**YOUR GOAL:** Copy the passage on early Freemasonry in North America word for word, starting at "North America would" and ending at "Boston Tea Party.".

**TEXT FOR ANALYSIS:**
North America would have many independent lodges in the 18th century. Authorisation, which later would become a Warrant, took time and expense, especially in the period when the nearest Grand Lodge was on the other side of the Atlantic. Many lodges became "self starters", and only applied for Grand Lodge authorisation when they were reasonably confident that the lodge would survive for more than a few years. George Washington was initiated into the Lodge of Fredericksburg in 1752. The same lodge was chartered by the Grand Lodge of Scotland in 1758. The first properly chartered "Scottish" lodge was only two years earlier, being the Lodge of St. Andrews in Boston. Members included Paul Revere and Joseph Warren, and (according to some) later lodge outings included the Boston Tea Party.

Many lodges were attached British Army regiments. The Moderns may have been wary of warranting lodges without a permanent address, so there was only one Grand Lodge of England warrant in the continental army from 1775 to 1777. The Antients and the Grand Lodge of Scotland were slightly better represented, but the overwhelming majority of regimental lodges held warrants from the Grand Lodge of Ireland. Thus it was that a group of African Americans, having been rejected by the lodges in Boston, were initiated into Lodge No 441 on the register of the Grand Lodge of Ireland, which was attached to the 38th Foot (later the 1st Staffordshire). These 15 men formed African Lodge No 1, as the British departed, leaving them a permit to do almost everything but admit new masons. Two of the members were seafarers, and obtained entrance to a lodge in London, being recognised as regularly initiated Masons. This enabled their master, Prince Hall, to apply to the Moderns for a charter, which was duly granted on 29 September 1784, now as African Lodge No. 459. Such was the success of the lodge that it became a Provincial Grand Lodge, and Prince Hall the Provincial Grand Master. After his death, the provincial lodges reconstituted themselves as a grand lodge (African Grand Lodge), becoming Prince Hall Grand Lodge in 1847. Around the same time, the history of Freemasonry in Mexico can be traced to at least 1806 when the first Masonic lodge was formally established in the nation.

Collected data
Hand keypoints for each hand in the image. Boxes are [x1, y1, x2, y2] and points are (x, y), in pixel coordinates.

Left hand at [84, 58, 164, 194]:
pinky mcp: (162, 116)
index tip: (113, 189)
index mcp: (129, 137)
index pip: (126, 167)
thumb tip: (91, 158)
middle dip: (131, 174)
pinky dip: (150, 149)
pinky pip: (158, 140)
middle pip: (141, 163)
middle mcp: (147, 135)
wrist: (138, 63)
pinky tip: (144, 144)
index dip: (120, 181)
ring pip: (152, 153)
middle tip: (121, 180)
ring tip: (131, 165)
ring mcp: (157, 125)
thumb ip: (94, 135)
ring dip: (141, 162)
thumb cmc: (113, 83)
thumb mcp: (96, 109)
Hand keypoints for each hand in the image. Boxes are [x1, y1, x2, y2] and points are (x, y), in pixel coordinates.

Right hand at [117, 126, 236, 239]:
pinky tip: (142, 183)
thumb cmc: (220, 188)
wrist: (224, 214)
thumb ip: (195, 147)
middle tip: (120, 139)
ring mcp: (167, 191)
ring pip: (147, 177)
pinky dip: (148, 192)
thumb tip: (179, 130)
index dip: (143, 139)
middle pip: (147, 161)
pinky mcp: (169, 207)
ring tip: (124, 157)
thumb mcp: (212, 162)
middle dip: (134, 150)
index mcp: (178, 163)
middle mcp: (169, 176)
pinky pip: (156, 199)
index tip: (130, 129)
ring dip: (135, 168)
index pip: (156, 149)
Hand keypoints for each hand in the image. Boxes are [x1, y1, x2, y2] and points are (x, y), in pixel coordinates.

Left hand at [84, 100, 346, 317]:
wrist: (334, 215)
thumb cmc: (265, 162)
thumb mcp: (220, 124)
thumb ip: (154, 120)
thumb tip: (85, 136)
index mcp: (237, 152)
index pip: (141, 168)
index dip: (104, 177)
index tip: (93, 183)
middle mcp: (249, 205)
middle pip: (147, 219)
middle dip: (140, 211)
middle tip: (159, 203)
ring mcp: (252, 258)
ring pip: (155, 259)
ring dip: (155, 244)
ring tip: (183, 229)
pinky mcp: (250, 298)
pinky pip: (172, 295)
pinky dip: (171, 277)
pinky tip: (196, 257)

**ANSWER SPACE:**
North America would have many independent lodges in the 18th century. Authorisation, which later would become a Warrant, took time and expense, especially in the period when the nearest Grand Lodge was on the other side of the Atlantic. Many lodges became "self starters", and only applied for Grand Lodge authorisation when they were reasonably confident that the lodge would survive for more than a few years. George Washington was initiated into the Lodge of Fredericksburg in 1752. The same lodge was chartered by the Grand Lodge of Scotland in 1758. The first properly chartered "Scottish" lodge was only two years earlier, being the Lodge of St. Andrews in Boston. Members included Paul Revere and Joseph Warren, and (according to some) later lodge outings included the Boston Tea Party.